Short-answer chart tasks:
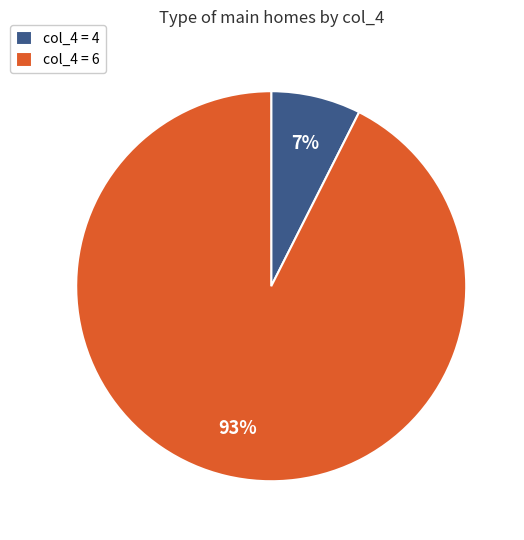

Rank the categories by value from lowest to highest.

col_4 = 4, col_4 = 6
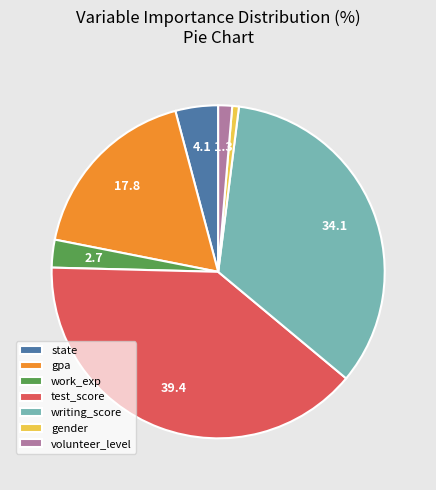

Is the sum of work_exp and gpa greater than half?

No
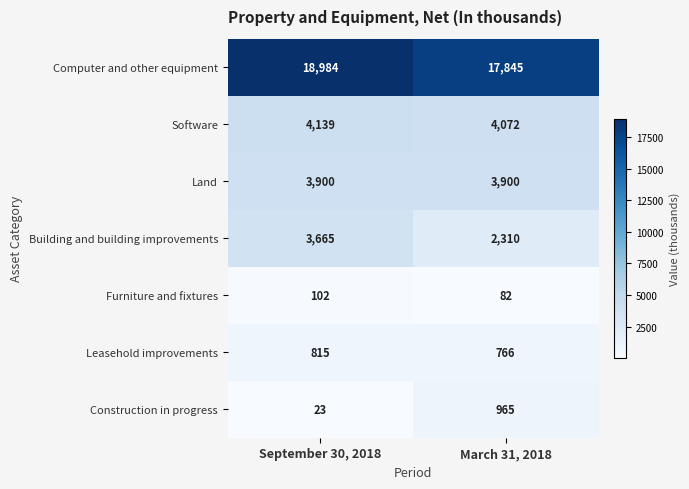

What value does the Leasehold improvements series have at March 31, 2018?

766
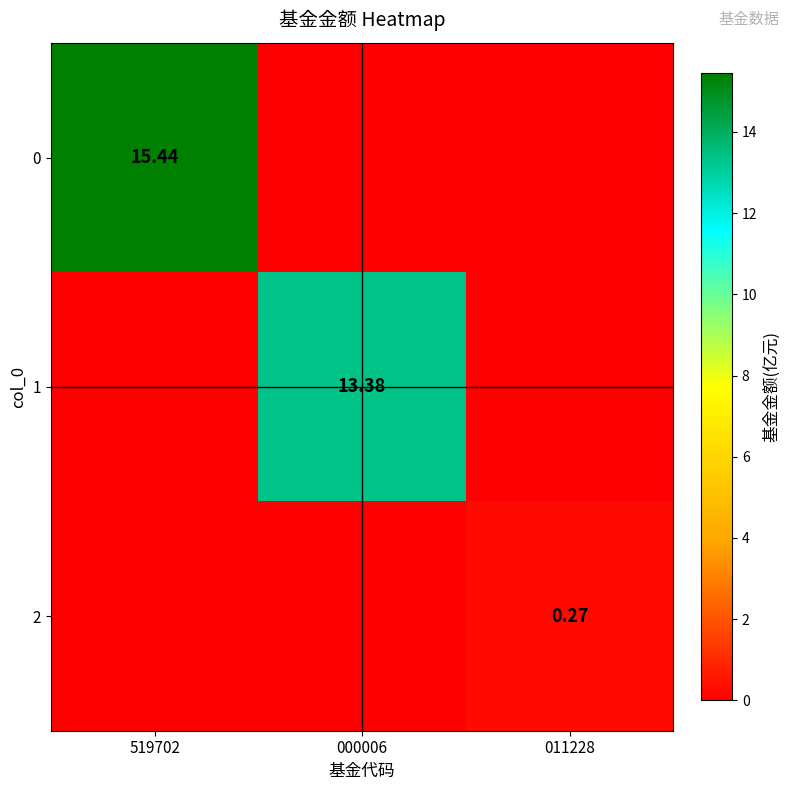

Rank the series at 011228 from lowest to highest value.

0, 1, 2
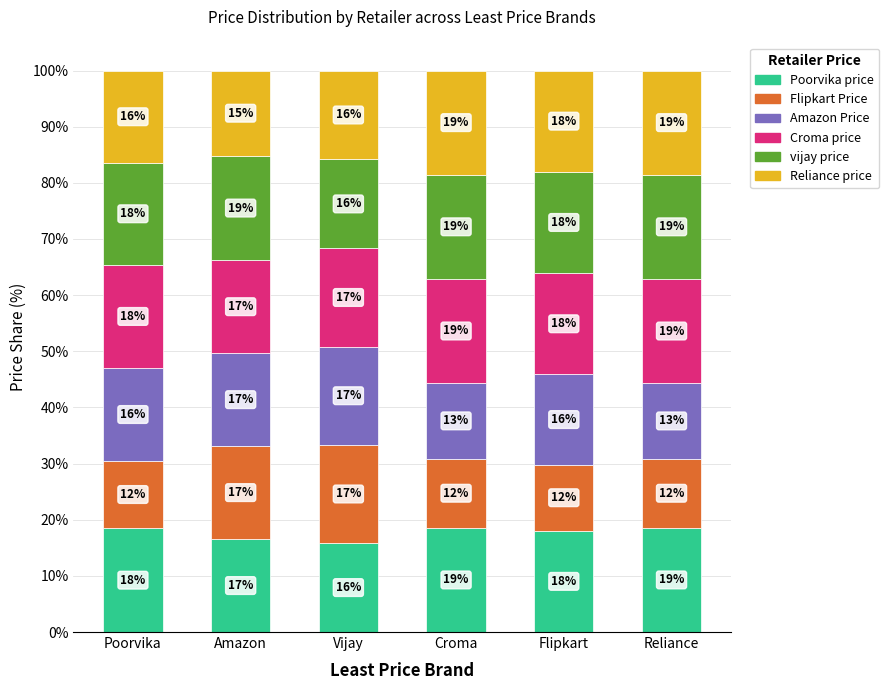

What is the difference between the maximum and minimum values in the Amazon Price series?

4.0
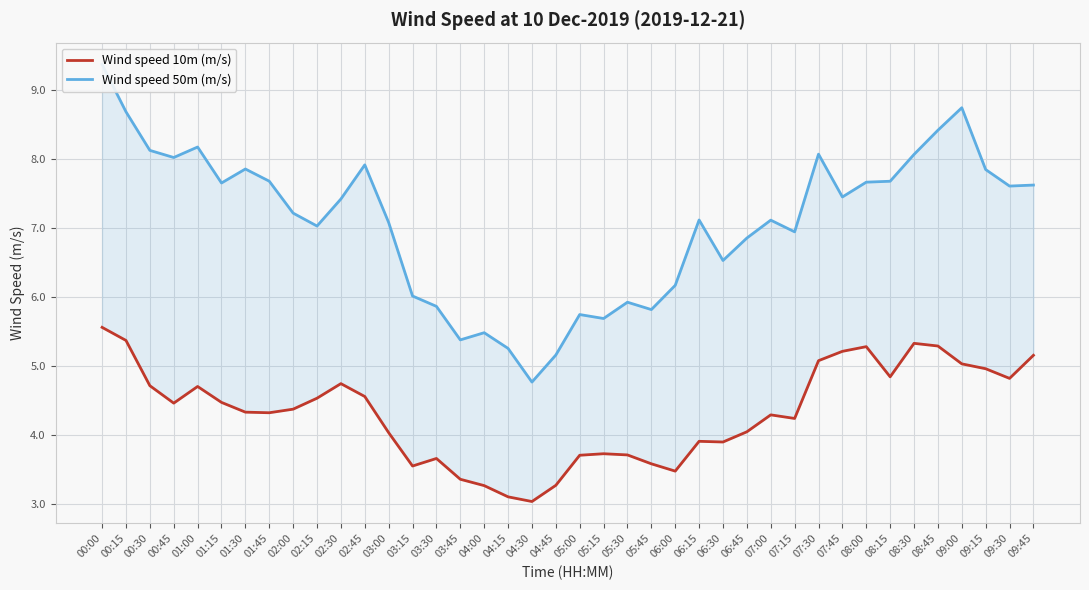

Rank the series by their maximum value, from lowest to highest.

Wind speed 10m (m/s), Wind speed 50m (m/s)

Work instructions: Update the records from the line containing "Rank the series at" up to and including the last line, replacing "lowest to highest" with "smallest to largest" and keeping everything else the same. Leave the pictures out of your answer.

Response:
Rank the series at 011228 from smallest to largest value.

0, 1, 2

What is the difference between the maximum and minimum values in the Amazon Price series?

4.0

Rank the series by their maximum value, from smallest to largest.

Wind speed 10m (m/s), Wind speed 50m (m/s)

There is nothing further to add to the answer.